Dans la région de la Békaa, qui assure 80% de la production viticole du Liban, les producteurs sont quasi euphoriques. « L'état sanitaire des raisins est parfait. Nous n’avons pas connu de grande chaleur, ce qui a permis une maturité lente des raisins. Couplé à des nuits fraîches et de belles journées ensoleillées, cela exacerbe les arômes », ajoute Raymond el-Khoury de Château Khoury, situé sur les hauteurs de Zahlé. Aziz Wardy, qui dirige le domaine Wardé, à Zahlé, partage son opinion : « Chaque semaine nous menons des analyses : les sucres montent très lentement. Pour moi, 2011 sera l’un de mes meilleurs millésimes ».

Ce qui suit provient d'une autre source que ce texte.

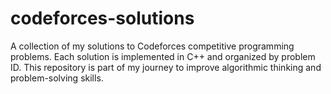 # codeforces-solutions
A collection of my solutions to Codeforces competitive programming problems. Each solution is implemented in C++ and organized by problem ID. This repository is part of my journey to improve algorithmic thinking and problem-solving skills.
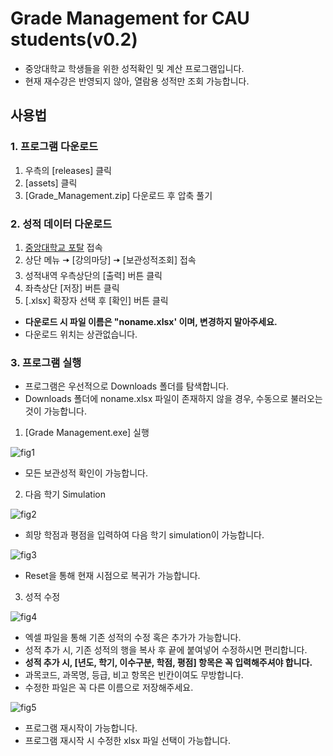 # Grade Management for CAU students(v0.2)
* 중앙대학교 학생들을 위한 성적확인 및 계산 프로그램입니다.
* 현재 재수강은 반영되지 않아, 열람용 성적만 조회 가능합니다. 
##  사용법
### 1. 프로그램 다운로드
1. 우측의 [releases] 클릭
2. [assets] 클릭
3. [Grade_Management.zip] 다운로드 후 압축 풀기
### 2. 성적 데이터 다운로드
1. [중앙대학교 포탈](https://mportal.cau.ac.kr/main.do) 접속
2. 상단 메뉴 🠆 [강의마당] 🠆 [보관성적조회] 접속
3. 성적내역 우측상단의 [출력] 버튼 클릭
4. 좌측상단 [저장] 버튼 클릭
5. [.xlsx] 확장자 선택 후 [확인] 버튼 클릭
* **다운로드 시 파일 이름은 "noname.xlsx' 이며, 변경하지 말아주세요.**
* 다운로드 위치는 상관없습니다. 
### 3. 프로그램 실행
* 프로그램은 우선적으로 Downloads 폴더를 탐색합니다.
* Downloads 폴더에 noname.xlsx 파일이 존재하지 않을 경우, 수동으로 불러오는 것이 가능합니다.
1. [Grade Management.exe] 실행

![fig1](https://user-images.githubusercontent.com/47859342/97289131-22015c00-188a-11eb-97ee-a8c51dee77b6.png)
* 모든 보관성적 확인이 가능합니다.
2. 다음 학기 Simulation

![fig2](https://user-images.githubusercontent.com/47859342/97289403-7c9ab800-188a-11eb-9f84-4e4d3b015d24.png)
* 희망 학점과 평점을 입력하여 다음 학기 simulation이 가능합니다.

![fig3](https://user-images.githubusercontent.com/47859342/97289935-372aba80-188b-11eb-9558-0acb616a4596.png)
* Reset을 통해 현재 시점으로 복귀가 가능합니다.
3. 성적 수정

![fig4](https://user-images.githubusercontent.com/47859342/97290575-11ea7c00-188c-11eb-951a-6fac6b20e3ff.png)
* 엑셀 파일을 통해 기존 성적의 수정 혹은 추가가 가능합니다.
* 성적 추가 시, 기존 성적의 행을 복사 후 끝에 붙여넣어 수정하시면 편리합니다.
* **성적 추가 시, [년도, 학기, 이수구분, 학점, 평점] 항목은 꼭 입력해주셔야 합니다.**
* 과목코드, 과목명, 등급, 비고 항목은 빈칸이여도 무방합니다.
* 수정한 파일은 꼭 다른 이름으로 저장해주세요.

![fig5](https://user-images.githubusercontent.com/47859342/97290994-ace35600-188c-11eb-8931-fdded1728246.png)
* 프로그램 재시작이 가능합니다.
* 프로그램 재시작 시 수정한 xlsx 파일 선택이 가능합니다.



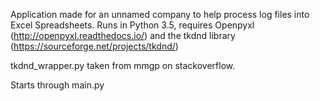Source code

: Application made for an unnamed company to help process log files into Excel Spreadsheets.
Runs in Python 3.5, requires Openpyxl (http://openpyxl.readthedocs.io/) and the tkdnd library (https://sourceforge.net/projects/tkdnd/)

tkdnd_wrapper.py taken from mmgp on stackoverflow.

Starts through main.py
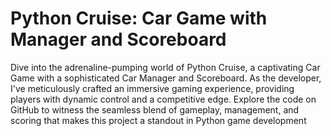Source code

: # Python Cruise: Car Game with Manager and Scoreboard
 Dive into the adrenaline-pumping world of Python Cruise, a captivating Car Game with a sophisticated Car Manager and Scoreboard. As the developer, I've meticulously crafted an immersive gaming experience, providing players with dynamic control and a competitive edge. Explore the code on GitHub to witness the seamless blend of gameplay, management, and scoring that makes this project a standout in Python game development
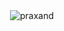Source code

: <p>&nbsp;<img align="center" src="https://github-readme-stats.vercel.app/api?username=praxand&show_icons=true&theme=dark" alt="praxand" /></p>
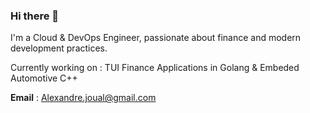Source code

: ### Hi there 👋

I'm a Cloud & DevOps Engineer, passionate about finance and modern development practices. 

Currently working on : TUI Finance Applications in Golang & Embeded Automotive C++

**Email** : Alexandre.joual@gmail.com

<!--
**AlexandreJoual/AlexandreJoual** is a ✨ _special_ ✨ repository because its `README.md` (this file) appears on your GitHub profile.

Here are some ideas to get you started:

- 🔭 I’m currently working on ...
- 🌱 I’m currently learning ...
- 👯 I’m looking to collaborate on ...
- 🤔 I’m looking for help with ...
- 💬 Ask me about ...
- 📫 How to reach me: ...
- 😄 Pronouns: ...
- ⚡ Fun fact: ...
-->
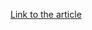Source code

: [Link to the article](https://www.welivesecurity.com/en/we-live-science/richard-marko-rethinking-cybersecurity-age-global-challenges-starmus-highlights/)
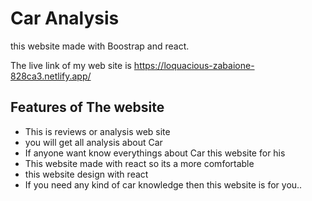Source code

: # Car Analysis
 this website made with Boostrap and react.

The live link of my web site is https://loquacious-zabaione-828ca3.netlify.app/

## Features of The website
* This is reviews or analysis web site 
* you will get all analysis about Car
* If anyone want know everythings about Car this website for his
* This website made with react so its a more comfortable
* this website design with react
* If you need any kind of car knowledge then this website is for you..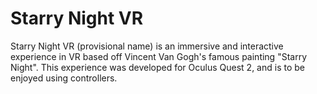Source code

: # Starry Night VR

Starry Night VR (provisional name) is an immersive and interactive experience in VR based off Vincent Van Gogh's famous painting "Starry Night".
This experience was developed for Oculus Quest 2, and is to be enjoyed using controllers.
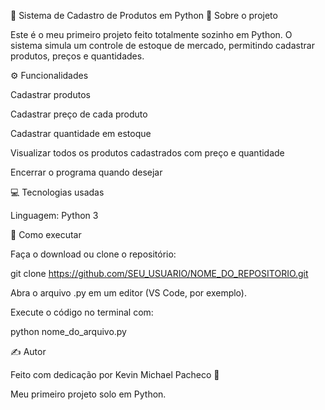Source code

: 🛒 Sistema de Cadastro de Produtos em Python
📌 Sobre o projeto

Este é o meu primeiro projeto feito totalmente sozinho em Python.
O sistema simula um controle de estoque de mercado, permitindo cadastrar produtos, preços e quantidades.

⚙️ Funcionalidades

Cadastrar produtos

Cadastrar preço de cada produto

Cadastrar quantidade em estoque

Visualizar todos os produtos cadastrados com preço e quantidade

Encerrar o programa quando desejar

💻 Tecnologias usadas

Linguagem: Python 3

🚀 Como executar

Faça o download ou clone o repositório:

git clone https://github.com/SEU_USUARIO/NOME_DO_REPOSITORIO.git


Abra o arquivo .py em um editor (VS Code, por exemplo).

Execute o código no terminal com:

python nome_do_arquivo.py

✍️ Autor

Feito com dedicação por Kevin Michael Pacheco 🧠

Meu primeiro projeto solo em Python.
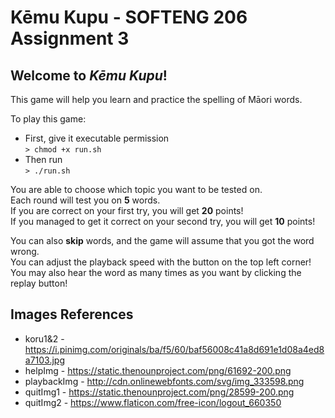 # Kēmu Kupu - SOFTENG 206 Assignment 3

## Welcome to *Kēmu Kupu*!
This game will help you learn and practice the spelling of Māori words.

To play this game: <br/>
  - First, give it executable permission <br/>
      `> chmod +x run.sh`
  - Then run <br/>
      `> ./run.sh`

You are able to choose which topic you want to be tested on. <br/>
Each round will test you on **5** words. <br/>
If you are correct on your first try, you will get **20** points! <br/>
If you managed to get it correct on your second try, you will get **10** points! <br/>

You can also **skip** words, and the game will assume that you got the word wrong. <br/>
You can adjust the playback speed with the button on the top left corner! <br/>
You may also hear the word as many times as you want by clicking the replay button! <br/>


## Images References
- koru1&2 - https://i.pinimg.com/originals/ba/f5/60/baf56008c41a8d691e1d08a4ed8a7103.jpg
- helpImg - https://static.thenounproject.com/png/61692-200.png
- playbackImg - http://cdn.onlinewebfonts.com/svg/img_333598.png
- quitImg1 - https://static.thenounproject.com/png/28599-200.png
- quitImg2 - https://www.flaticon.com/free-icon/logout_660350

Avis également partagé par les vignerons de Batroun, seconde région productrice d'un vin avec huit domaines référencés dans ses collines. « Le contexte météorologique a été idéal pour fournir une très bonne récolte », indique Diana Salameh, œnologue conseil, qui intervient dans certains domaines de la région. « Les syrahs ont une couleur de jus de mûres intense. C’est rare et très prometteur », ajoute-t-elle.

2011 devrait également être un excellent millésime pour les blancs. « Le degré de sucre est là, avec cependant beaucoup d’acidité, des arômes bien présents. Ce seront des vins équilibrés », fait valoir Yvan Jobard, œnologue des Coteaux de Botrys situés à Eddé. « La preuve ? Les sangliers ont mangé la moitié de mes chardonnay ! » ajoute-t-il amusé.

Est-ce le signe d'une année 2011 à marquer d'une croix sur le calendrier des millésimes exceptionnels ? Pour Serge Hochar de l'UVL il est encore trop tôt pour l'affirmer : « Au Liban, par principe, les vendanges sont bonnes, car nous ne connaissons pas ou peu les problèmes européens liés aux intempéries. D'une certaine façon, chaque année est exceptionnelle, chaque millésime différent ».